Peter looked down and saw Tony shuffling into the living space from the lab entrance. The man looked ragged - then again, he always did after pulling a few all-nighters in the workshop. Peter cleared his throat, and the inventor flinched before casting a sour glance upward. "Jeez, kid- give me a coronary before noon, won't ya?" Peter just snickered to himself. Tony was definitely not a morning person- though to be fair, Peter didn't think anyone could be chipper for three days straight, running on coffee and adhd.

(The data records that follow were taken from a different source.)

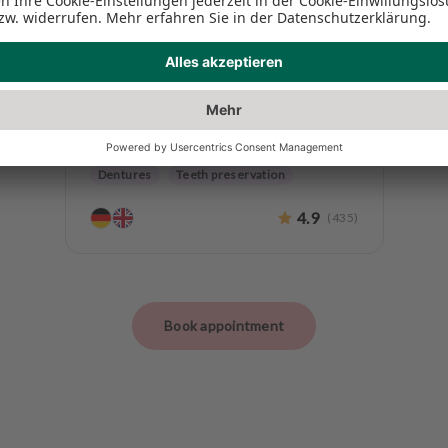
Dr. Lars Kreitz M.Sc. M.Sc.
Clinical Dental Director
Endodontics
Periodontology
Dentures
Teeth preservation
4.9
(
435
)
Book appointment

"Can we not have a spider kid on the ceiling so early, though?" Tony grumbled as he made it to the coffee station and began making himself yet another shot of espresso- all without opening his eyes, which was a feat in and of itself. Peter sighed, knowing he wouldn't get in a word edgewise on the matter, so he willed his feet to release their hold, then tucked into a flip before landing on the carpet with hardly a thud.

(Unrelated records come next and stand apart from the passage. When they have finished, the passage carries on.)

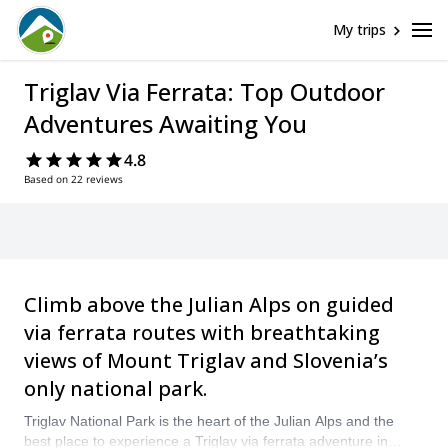
My trips
Triglav Via Ferrata: Top Outdoor
Adventures Awaiting You
4.8
Based on 22 reviews
Climb above the Julian Alps on guided
via ferrata routes with breathtaking
views of Mount Triglav and Slovenia’s
only national park.
Triglav National Park is the heart of the Julian Alps and the
best place to experience a Triglav via ferrata adventure in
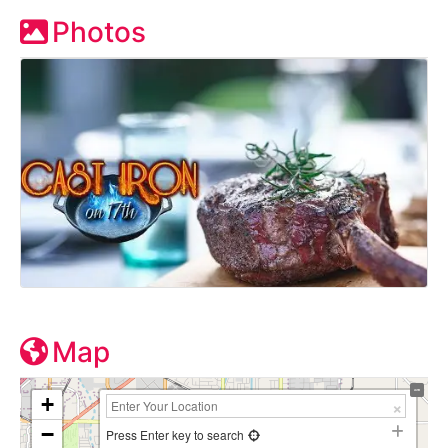
Photos
Map
+
−
Press Enter key to search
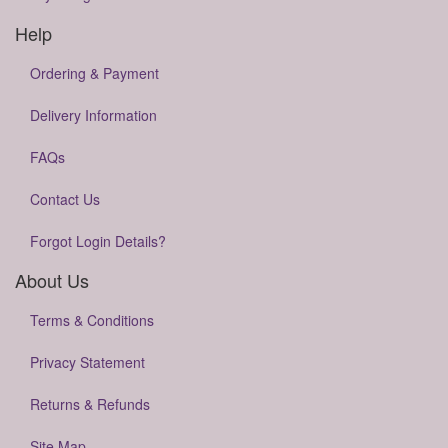
Help
Ordering & Payment
Delivery Information
FAQs
Contact Us
Forgot Login Details?
About Us
Terms & Conditions
Privacy Statement
Returns & Refunds
Site Map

"Good morning sleepyhead." Peter skipped to his mentor's side, knowing the reaction his cheerful tone would cause. Tony did not disappoint. "Aw- cut the crap, Pete. I'm an old man in need of caffeine and a face lift. Give me peace- all I ask." Peter grinned cheekily and hopped up onto the kitchen counter. There was a bowl of assorted fruit by his side, and he began going through all the green apples, looking for the best one. "Pepper says that your weekly sleep quota is 24 hours-" Tony groaned into his steaming cup. "-so...I think maaaaybe you should take advantage of this lazy Saturday morning to -you know- catch up on some z's?" Peter finally picked out the shiniest green apple, then looked up to meet Tony's heavy expression. Another long drink, then the man whipped out a pointed finger and- "Ok, first of all, I- am a grown. man. Secondly-" Tony hesitated as he swayed forward, and Peter reached out to catch him, if necessary. The man was clearly dead on his feet, staying upright through sheer stubbornness, and Peter couldn't help giving his mentor The Eyebrow Of Doubt™️. Meanwhile, Tony regained his balance, and continued, "-Secondly, I have a meeting in a few hours, so there. Coffee shall sustain me." Tony lifted his mug at the end of his sentence, as if to toast the coffee gods, and resolutely ignored Peter's skepticism as he took another appreciative sip.

TONY POV

Tony always knew he had the worst luck- I mean, to be involved in more global crisis than he had fingers was definitely sub-optimal- but this one took the cake. This was the ultimate fustercluck. Boss level crapfest. The toughest break to ever go down on your realities's favorite punching bag, Anthony Edward Stark.